Abstract
Imparting machines the capability to understand documents like humans do is an AI-complete
problem since it involves multiple sub-tasks such as reading unstructured and structured text,
understanding graphics and natural images, interpreting visual elements such as tables and
plots, and parsing the layout and logical structure of the whole document. Except for a small
percentage of documents in structured electronic formats, a majority of the documents used
today, such as documents in physical mediums, born-digital documents in image formats, and
electronic documents like PDFs, are not readily machine readable. A paper-based document
can easily be converted into a bitmap image using a flatbed scanner or a digital camera. Consequently, machine understanding of documents in practice requires algorithms and systems that
can process document images—a digital image of a document.
Successful application of deep learning-based methods and use of large-scale datasets significantly improved the performance of various sub-tasks that constitute the larger problem of
machine understanding of document images. Deep-learning based techniques have successfully been applied to the detection, and recognition of text and detection and recognition of
various document sub-structures such as forms and tables. However, owing to the diversity
of documents in terms of language, modality of text present (typewritten, printed, handwritten
or born-digital), images and graphics (photographs, computer graphics, tables, visualizations,
and pictograms), layout and other visual cues, building generic-solutions to the problem of
machine understanding of document images is a challenging task.
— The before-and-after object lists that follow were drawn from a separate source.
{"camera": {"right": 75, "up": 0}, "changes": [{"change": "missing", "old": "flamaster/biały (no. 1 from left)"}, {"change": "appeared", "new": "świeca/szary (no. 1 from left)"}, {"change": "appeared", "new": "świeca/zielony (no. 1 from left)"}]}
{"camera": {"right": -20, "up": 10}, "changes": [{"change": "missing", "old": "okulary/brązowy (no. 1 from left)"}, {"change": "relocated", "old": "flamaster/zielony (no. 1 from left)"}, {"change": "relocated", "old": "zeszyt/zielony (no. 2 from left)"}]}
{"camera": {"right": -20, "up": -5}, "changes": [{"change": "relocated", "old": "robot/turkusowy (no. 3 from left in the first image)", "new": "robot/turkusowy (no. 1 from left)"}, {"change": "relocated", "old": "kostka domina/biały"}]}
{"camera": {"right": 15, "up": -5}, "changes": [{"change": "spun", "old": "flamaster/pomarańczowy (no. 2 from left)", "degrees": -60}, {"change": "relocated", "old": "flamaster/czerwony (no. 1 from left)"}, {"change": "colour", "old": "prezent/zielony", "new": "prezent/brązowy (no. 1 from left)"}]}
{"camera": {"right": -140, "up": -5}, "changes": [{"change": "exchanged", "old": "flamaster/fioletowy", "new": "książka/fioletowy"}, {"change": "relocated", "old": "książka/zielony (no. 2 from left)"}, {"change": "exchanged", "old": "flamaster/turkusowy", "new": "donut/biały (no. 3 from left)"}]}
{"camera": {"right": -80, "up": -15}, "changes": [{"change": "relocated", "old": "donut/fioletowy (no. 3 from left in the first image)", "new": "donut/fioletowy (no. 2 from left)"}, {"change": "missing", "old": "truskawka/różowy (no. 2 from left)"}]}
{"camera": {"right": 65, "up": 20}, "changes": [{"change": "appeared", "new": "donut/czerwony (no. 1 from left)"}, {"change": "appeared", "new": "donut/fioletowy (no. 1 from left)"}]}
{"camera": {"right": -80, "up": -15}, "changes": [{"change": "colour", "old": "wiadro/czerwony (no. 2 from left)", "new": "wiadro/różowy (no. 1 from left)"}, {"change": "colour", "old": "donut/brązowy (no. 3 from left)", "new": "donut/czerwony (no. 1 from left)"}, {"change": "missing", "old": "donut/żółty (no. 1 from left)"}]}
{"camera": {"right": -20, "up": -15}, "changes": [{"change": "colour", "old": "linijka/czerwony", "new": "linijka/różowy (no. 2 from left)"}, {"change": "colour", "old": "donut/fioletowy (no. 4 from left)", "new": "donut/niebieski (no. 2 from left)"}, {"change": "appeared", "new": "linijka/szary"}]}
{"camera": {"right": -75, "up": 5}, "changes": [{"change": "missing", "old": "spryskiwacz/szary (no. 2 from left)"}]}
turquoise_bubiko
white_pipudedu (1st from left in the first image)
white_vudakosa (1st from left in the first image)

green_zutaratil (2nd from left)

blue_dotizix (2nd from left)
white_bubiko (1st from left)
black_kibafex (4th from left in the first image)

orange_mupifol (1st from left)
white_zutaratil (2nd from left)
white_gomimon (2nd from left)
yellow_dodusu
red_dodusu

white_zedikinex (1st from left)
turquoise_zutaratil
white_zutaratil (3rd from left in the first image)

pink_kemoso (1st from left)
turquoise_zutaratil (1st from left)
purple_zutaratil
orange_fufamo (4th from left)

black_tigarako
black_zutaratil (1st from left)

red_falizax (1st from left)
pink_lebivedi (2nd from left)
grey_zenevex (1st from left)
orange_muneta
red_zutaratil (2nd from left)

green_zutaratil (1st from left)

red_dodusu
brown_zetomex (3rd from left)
In this thesis, we address
some of the challenges in this space, such as text recognition in low-resource languages, information extraction from historic/handwritten collections and multimodal modeling of complex
document images. Additionally, we introduce new tasks that call for a top-down perspective—
to understand a document image as a whole, not in parts—of document image understanding,
different from the mainstream trend where the focus has been on solving various bottom-up
tasks. Most of the existing tasks in Document Image Analysis (DIA) deal with independent
bottom-up tasks that aim to get a machine-readable description of certain, pre-defined document elements at various abstractions such as text tokens or tables. This thesis motivates a purpose-driven DIA wherein a document image is analyzed dynamically, subject to a specific
requirement set by a human user or an intelligent agent.
We first consider the problem of making document images printed in low-resource languages machine-readable using an OCR and thereby making these documents AI-ready. To
this end, we propose to use an end-to-end neural network model that can directly transcribe
a word or line image from a document to corresponding Unicode transcription. We analyze
how the proposed setup overcomes many challenges to text recognition of Indic languages.
Results of our synthetic to real transfer learning experiments for text recognition demonstrate
that models pre-trained on synthetic data and further fine-tuned on a portion of the real data
perform as well as models trained purely on real data. For 10+ languages for which there
have not been public datasets for printed text recognition, we introduce a new dataset that has
more than one million word images in total. We further conduct an empirical study to compare
different end-to-end neural network architectures for word and line recognition of printed text.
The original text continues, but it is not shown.